Later on in the year 2019, CCI in the Cleartrip-MMT combination case narrowed down the interpretation of online markets and declared it as a distinct mode of distribution which cannot be substituted by other offline modes without hampering the consumer reach. However, the order did not clarify about the exact delineation of the relevant markets because of the lack of concerns regarding competition in either of the modes.

The recent orders of CCI in Delhi VyaparMahasangh v. Flipkart and Lifestyle Equities v. Amazon again highlighted the stark distinction that has been made by CCI between online and offline relevant markets. In the very first case the rationale behind drawing such distinction was based on the fact that the bulk of the online retail market in India for some specific categories of products come under the hold of Amazon and Flipkart.

In the second one, CCI emphasized the cross-sided network effects of online platforms. With regards to this, the CCI specifically remarked, “Delineation of relevant market and competitive assessment are based on market realities as they exist at the time of assessment, keeping in view the facts and allegations. In rapidly changing markets in particular such as the one in the present case, market assessment cannot have a static approach.”


Delineation of market is a very econometric approach which must be dealt with perceptions based on market realities. It plays a central role in the cases of antitrust. CCI is delineating relevant markets, particularly in case of online platforms for a certain category of products or services. Further, nothing can be concluded at this juncture of time regarding the exact distinction between both the online and offline modes that could be regarded as a precedent for the future cases. There is a requirement of empirical data to establish the delineation of relevant market by the CCI.

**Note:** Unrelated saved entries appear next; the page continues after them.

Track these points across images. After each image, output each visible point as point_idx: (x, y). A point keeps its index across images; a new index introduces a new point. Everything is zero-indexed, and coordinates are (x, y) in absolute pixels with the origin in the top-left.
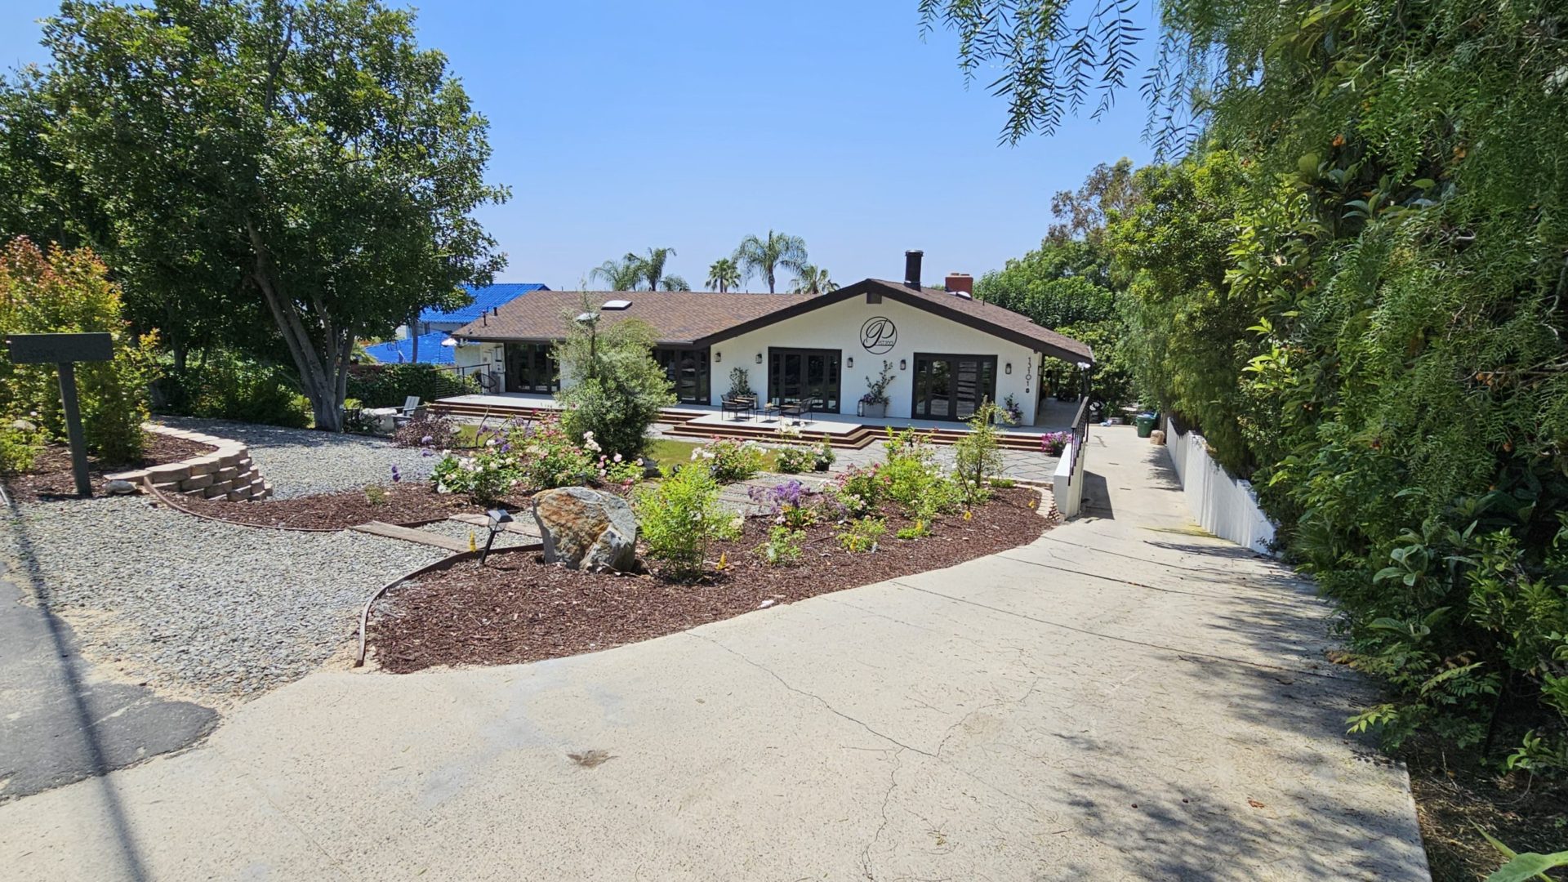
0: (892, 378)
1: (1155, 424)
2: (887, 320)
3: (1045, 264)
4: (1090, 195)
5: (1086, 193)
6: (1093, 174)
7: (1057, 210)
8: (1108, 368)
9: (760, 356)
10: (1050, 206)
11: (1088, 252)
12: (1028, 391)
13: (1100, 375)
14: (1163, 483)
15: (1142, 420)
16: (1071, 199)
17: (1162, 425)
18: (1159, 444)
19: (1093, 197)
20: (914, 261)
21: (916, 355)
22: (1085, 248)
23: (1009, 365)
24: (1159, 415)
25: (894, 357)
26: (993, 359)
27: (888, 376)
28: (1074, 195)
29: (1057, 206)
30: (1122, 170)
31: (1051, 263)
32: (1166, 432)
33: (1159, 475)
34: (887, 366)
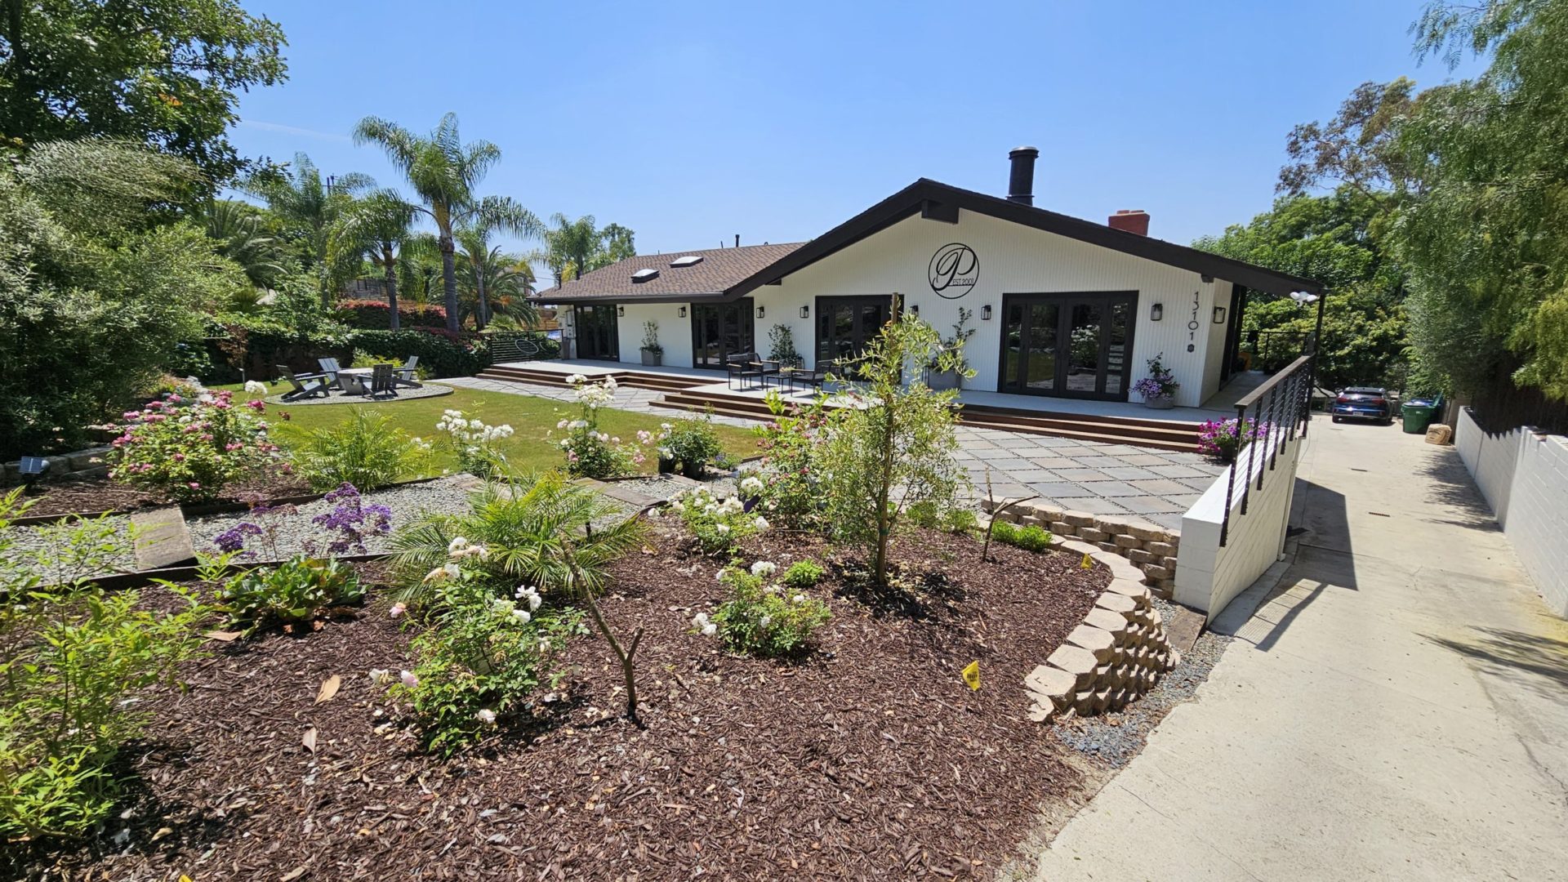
0: (971, 332)
1: (1436, 416)
2: (966, 248)
3: (1277, 227)
4: (1346, 126)
5: (1339, 124)
6: (1353, 98)
7: (1294, 148)
8: (1359, 340)
9: (806, 308)
10: (1285, 144)
11: (1339, 210)
12: (1191, 348)
13: (1346, 350)
14: (1460, 513)
15: (1413, 409)
16: (1316, 134)
17: (1448, 416)
18: (1442, 443)
19: (1350, 129)
20: (1023, 162)
21: (1007, 298)
22: (1332, 204)
23: (1158, 307)
24: (1442, 403)
25: (973, 302)
26: (1131, 298)
27: (964, 330)
28: (1322, 127)
29: (1295, 143)
30: (1397, 94)
31: (1285, 227)
32: (1454, 427)
33: (1450, 498)
34: (964, 316)
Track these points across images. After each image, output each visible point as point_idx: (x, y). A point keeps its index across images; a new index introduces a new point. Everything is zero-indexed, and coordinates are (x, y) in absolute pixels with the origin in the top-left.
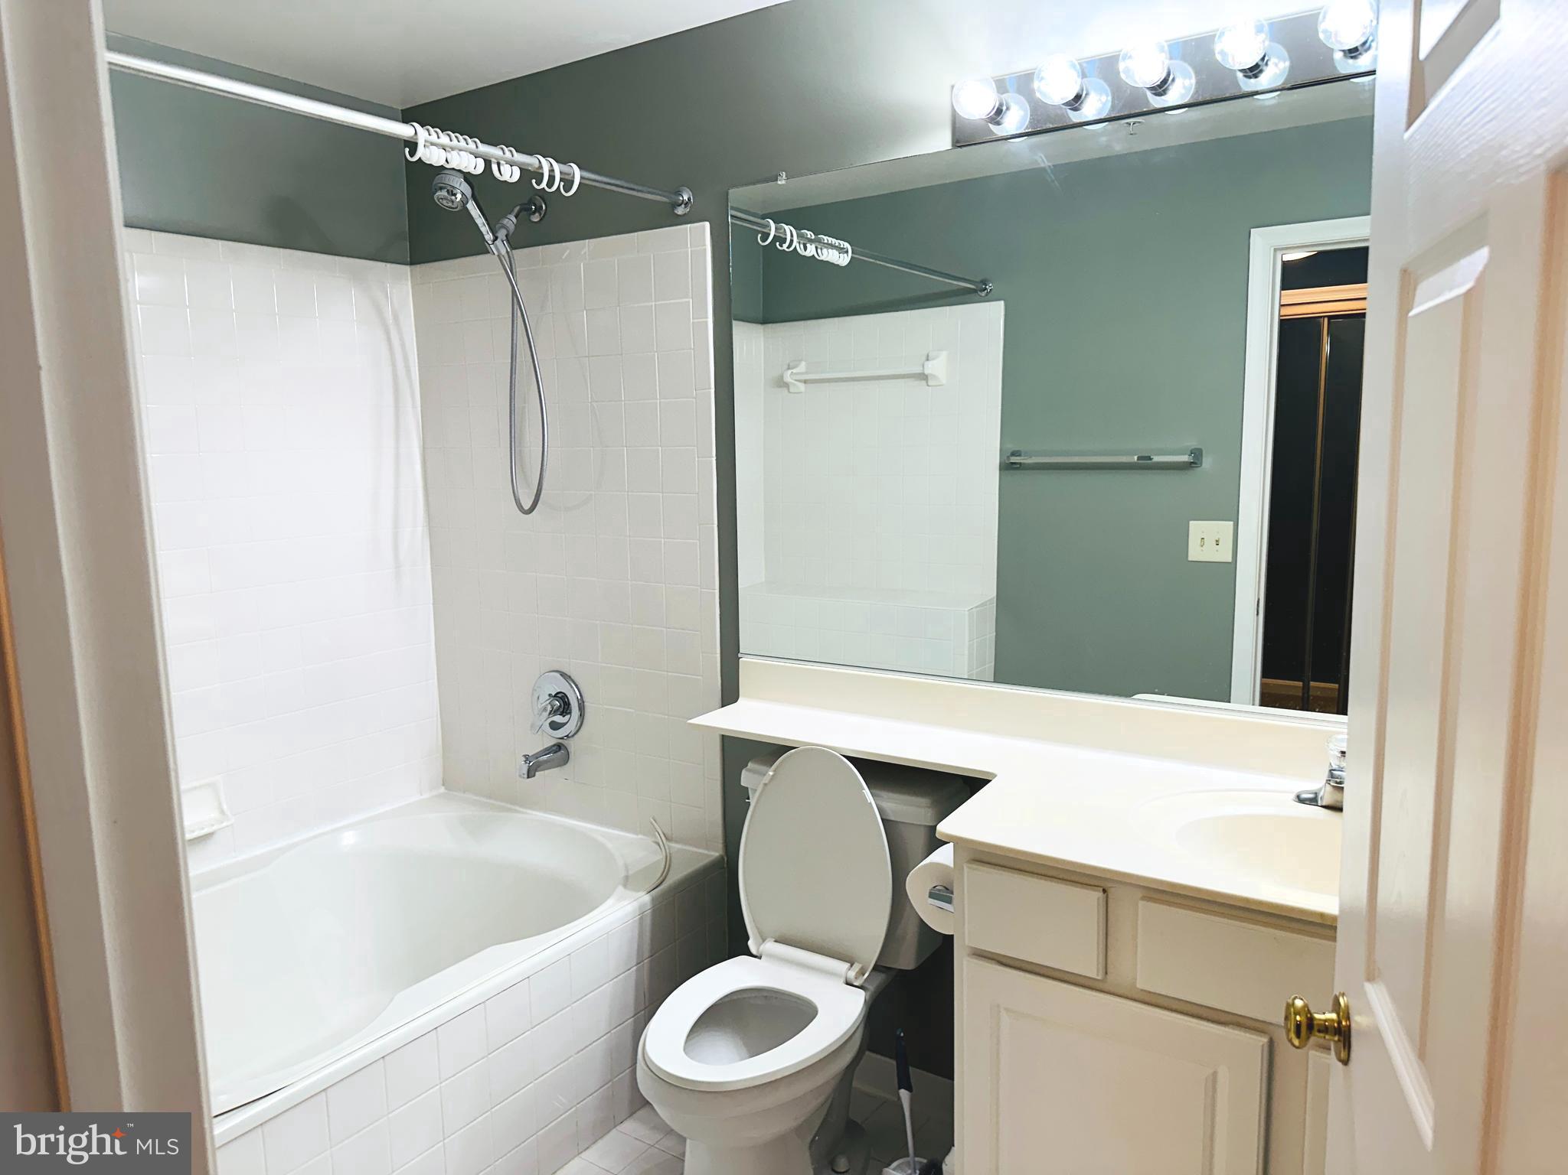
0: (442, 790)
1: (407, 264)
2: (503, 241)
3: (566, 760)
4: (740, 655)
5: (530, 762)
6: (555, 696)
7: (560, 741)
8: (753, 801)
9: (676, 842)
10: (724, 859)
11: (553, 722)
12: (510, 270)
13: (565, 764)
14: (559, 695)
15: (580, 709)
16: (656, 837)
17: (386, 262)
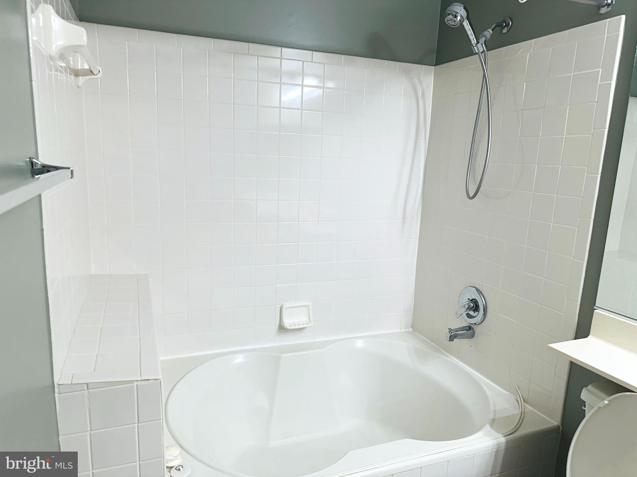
0: (411, 329)
1: (434, 66)
2: (482, 45)
3: (473, 336)
4: (595, 307)
5: (451, 333)
6: (472, 300)
7: (470, 325)
8: (588, 416)
9: (530, 404)
10: (560, 428)
11: (468, 313)
12: (484, 63)
13: (471, 338)
14: (473, 300)
15: (484, 311)
16: (518, 398)
17: (422, 64)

The present decade is witnessing large scale consumer participation in the digital ecosystem.

Further it has proved to penetrate through even the remote geographical markets, thus, widening the circumference of possible consumer reach. So, at this critical time when the digital ecosystem is at its zenith, any unnecessary and premature intervention is going to hamper not only the consumer interest but also the economic development of the country.

Declaration: The work represents our original contribution, and that it has not been copied or plagiarized in whole or in part from other works.